Transponders for use with the Long Island Rail Road's new...

Transponders for use with the Long Island Rail Road's new positive train control system are installed on the Montauk line in this undated photo.  Credit: MTA

The portion of the Long Island Rail Road’s system protected by federally required safety technology, known as positive train control, has nearly doubled over the last week, LIRR officials said Saturday.

The LIRR’s latest activation of positive train control — from Patchogue to Montauk and from Ronkonkoma to Greenport — brings the total number of track miles using the technology from 112 to 220, or 72.5% of the LIRR’s 305 total miles of track, the railroad said.

The milestone brings the railroad considerably closer to meeting a congressional mandate to have positive train control, or PTC, fully in place by Dec. 31 or risk being hit with fines nearing $29,000 a day.
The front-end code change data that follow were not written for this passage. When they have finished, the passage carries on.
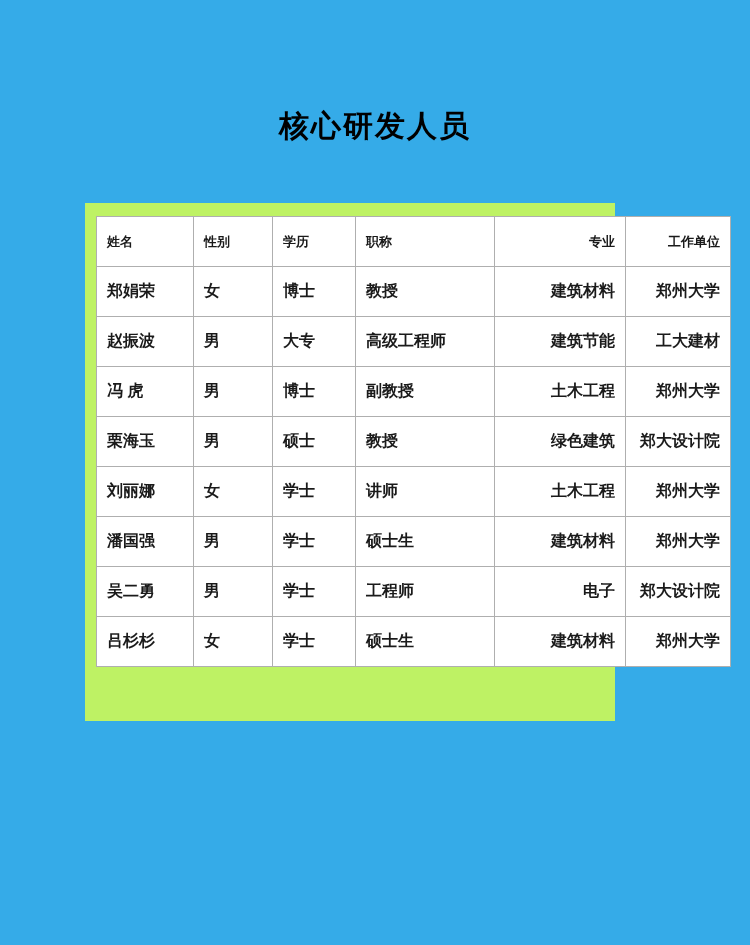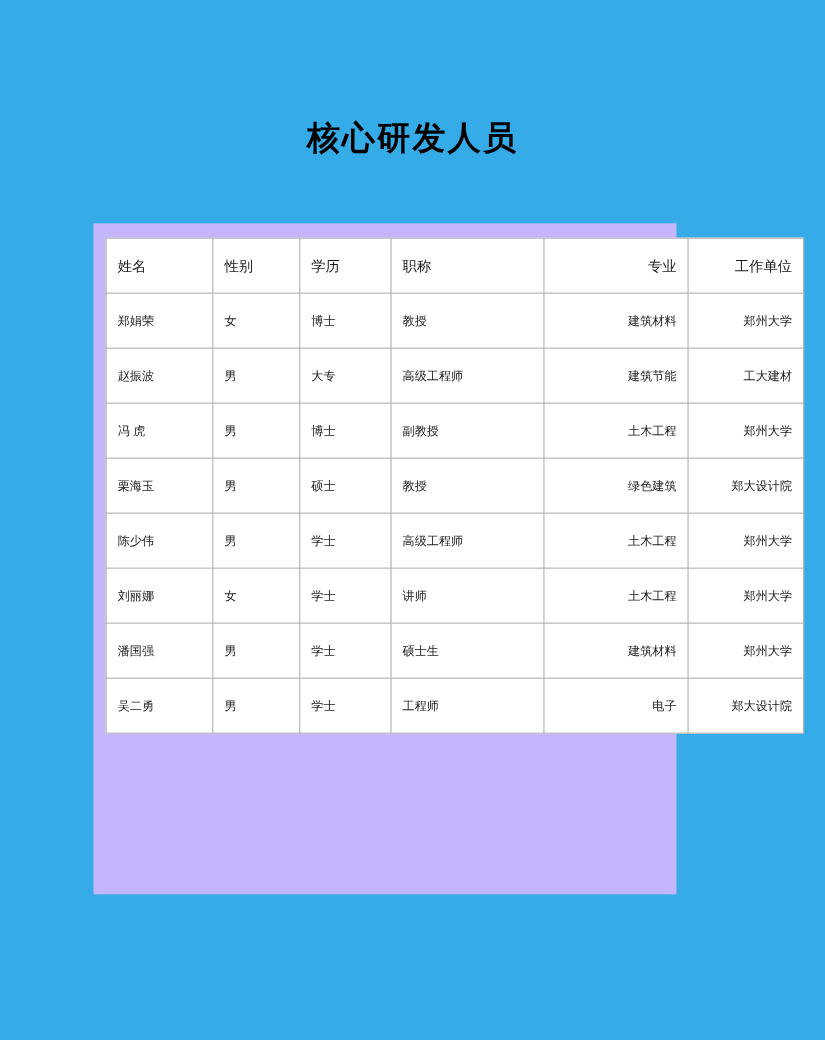--- a/index.html
+++ b/index.html
@@ -35,10 +35,11 @@
     top: 203px;
     left: 85px;
     width: 530px;
-    height: 610px;
-    background: #c4b5fd;
+    height: 518px;
+    background: #bef264;
     box-sizing: border-box;
     padding: 13px 11px;
+    font-weight: bold;
   }
   table.data {
     width: 100%;

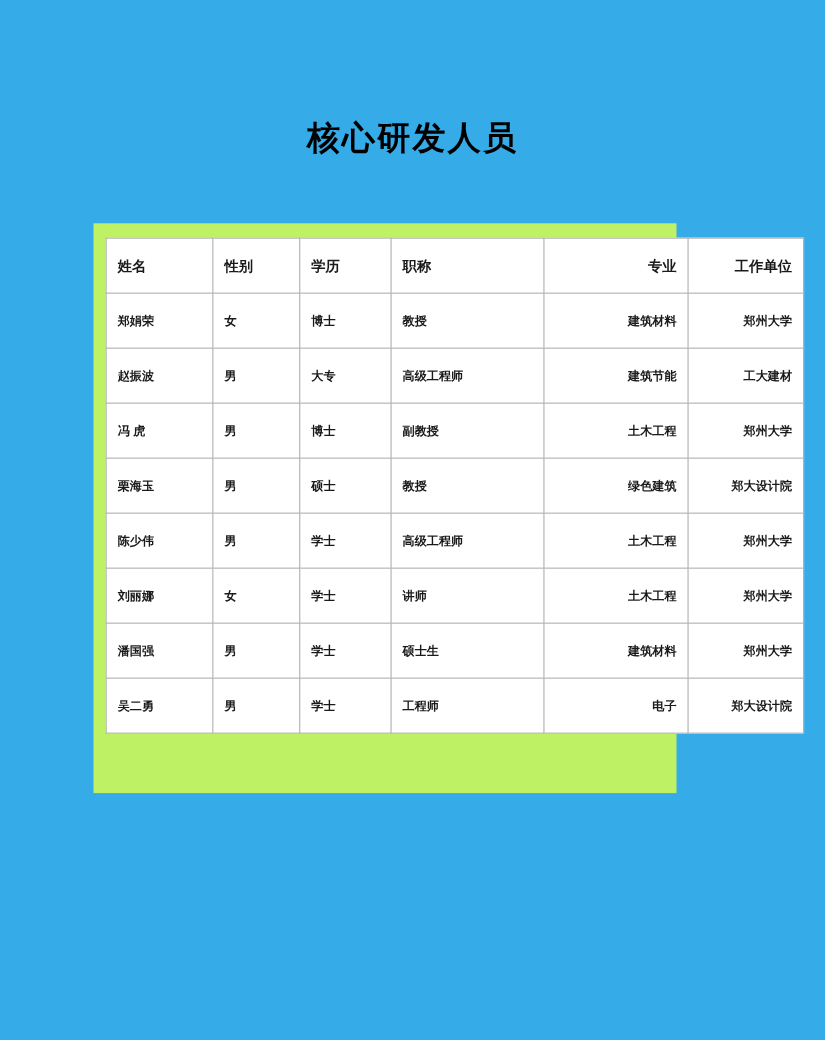--- a/index.html
+++ b/index.html
@@ -50,7 +50,7 @@
   table.data td {
     border: 1px solid #AFAFAF;
     height: 49px;
-    font-size: 11px;
+    font-size: 16px;
     color: #1a1a1a;
     padding: 0 10px;
     vertical-align: middle;

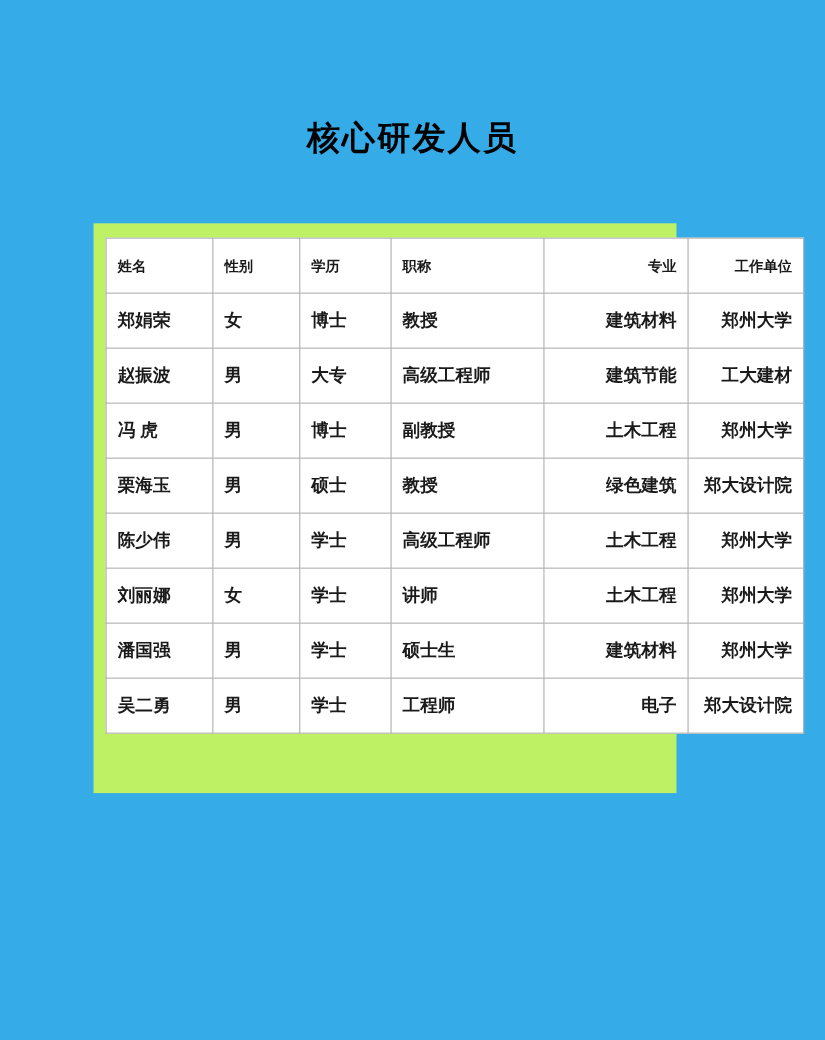--- a/index.html
+++ b/index.html
@@ -124,14 +124,6 @@
           <td class="c-org">郑大设计院</td>
         </tr>
 
-        <tr>
-          <td class="c-name">陈少伟</td>
-          <td class="c-gender">男</td>
-          <td class="c-edu">学士</td>
-          <td class="c-title">高级工程师</td>
-          <td class="c-major">土木工程</td>
-          <td class="c-org">郑州大学</td>
-        </tr>
 
         <tr>
           <td class="c-name">刘丽娜</td>

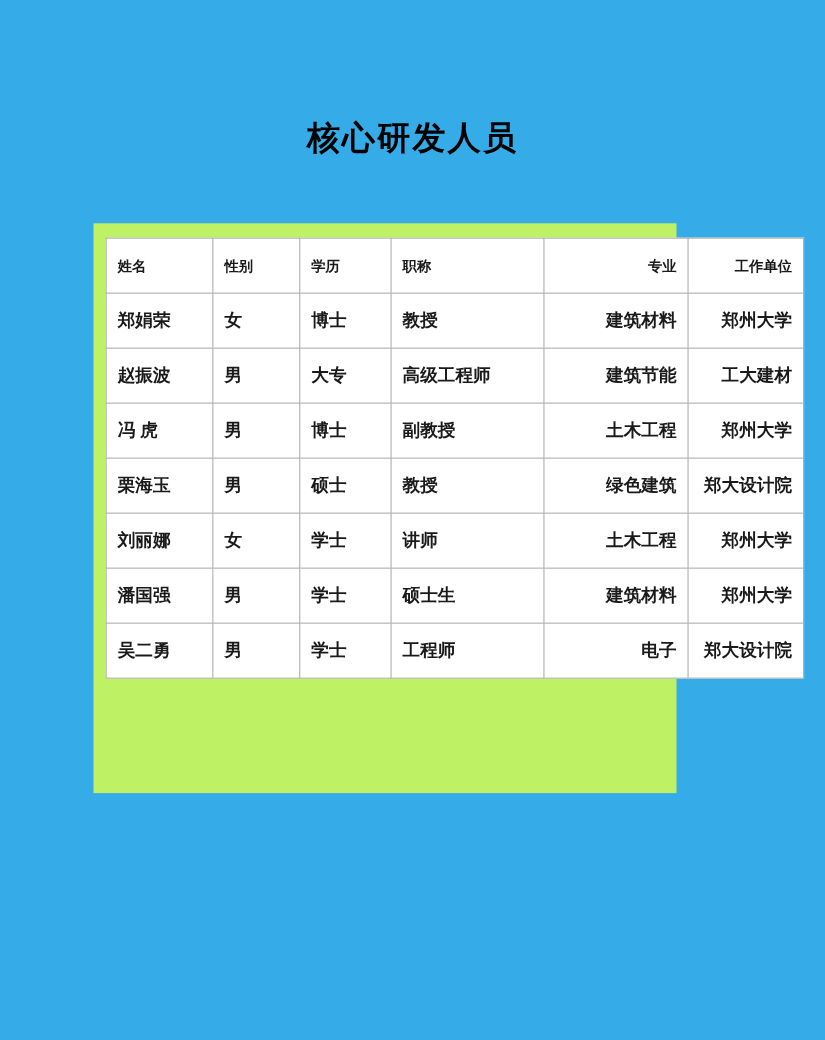--- a/index.html
+++ b/index.html
@@ -152,6 +152,14 @@
           <td class="c-org">郑大设计院</td>
         </tr>
 
+        <tr>
+          <td class="c-name">吕杉杉</td>
+          <td class="c-gender">女</td>
+          <td class="c-edu">学士</td>
+          <td class="c-title">硕士生</td>
+          <td class="c-major">建筑材料</td>
+          <td class="c-org">郑州大学</td>
+        </tr>
       </tbody>
     </table>
   </div>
“This latest achievement shows that we are continuing to make steady and deliberate progress as we work toward implementing PTC systemwide by Dec. 31,” said LIRR president Phillip Eng. “We celebrate and applaud intermediate milestones like this, but everyone on the team knows we can’t let up for one moment until we have achieved full systemwide operation by the deadline.”  

Ordered by Congress in 2008 after a California train crash, PTC uses communication technology installed on trains and along tracks to prevent rail collisions by automatically slowing down or halting trains that violate signals.

The Metropolitan Transportation Authority’s $1 billion effort to install PTC on the LIRR and Metro-North has been plagued with complications and delays. News surfaced last month of problems getting the PTC systems of the LIRR and Amtrak to work together. The software needed to fix the issue is not expected to be in place until July 2021, seven months past the federal deadline.

Despite the issue and other unresolved dilemmas, the Federal Railroad Administration did not include the LIRR in a list released last month of railroads at risk of missing the federal deadline. The federal government already has twice granted the LIRR, and other railroads, extensions from the original 2015 deadline.

The LIRR’s latest progress means that PTC is now up and running on most lines, including its Port Washington, Long Beach, Hempstead, Far Rockaway, West Hempstead, Oyster Bay and Central branches, and from Hicksville to Port Jefferson.  In comparison, in October, PTC was operational on only a portion of the Hempstead Branch.

Robert Gallamore, a Delaware-based railroad consultant and PTC expert, called the LIRR’s recent progress “really remarkable.”

“My first reaction is good for them,” Gallamore said. “After so much delay and so many different reasons for not accomplishing the goal, this is really quite encouraging.”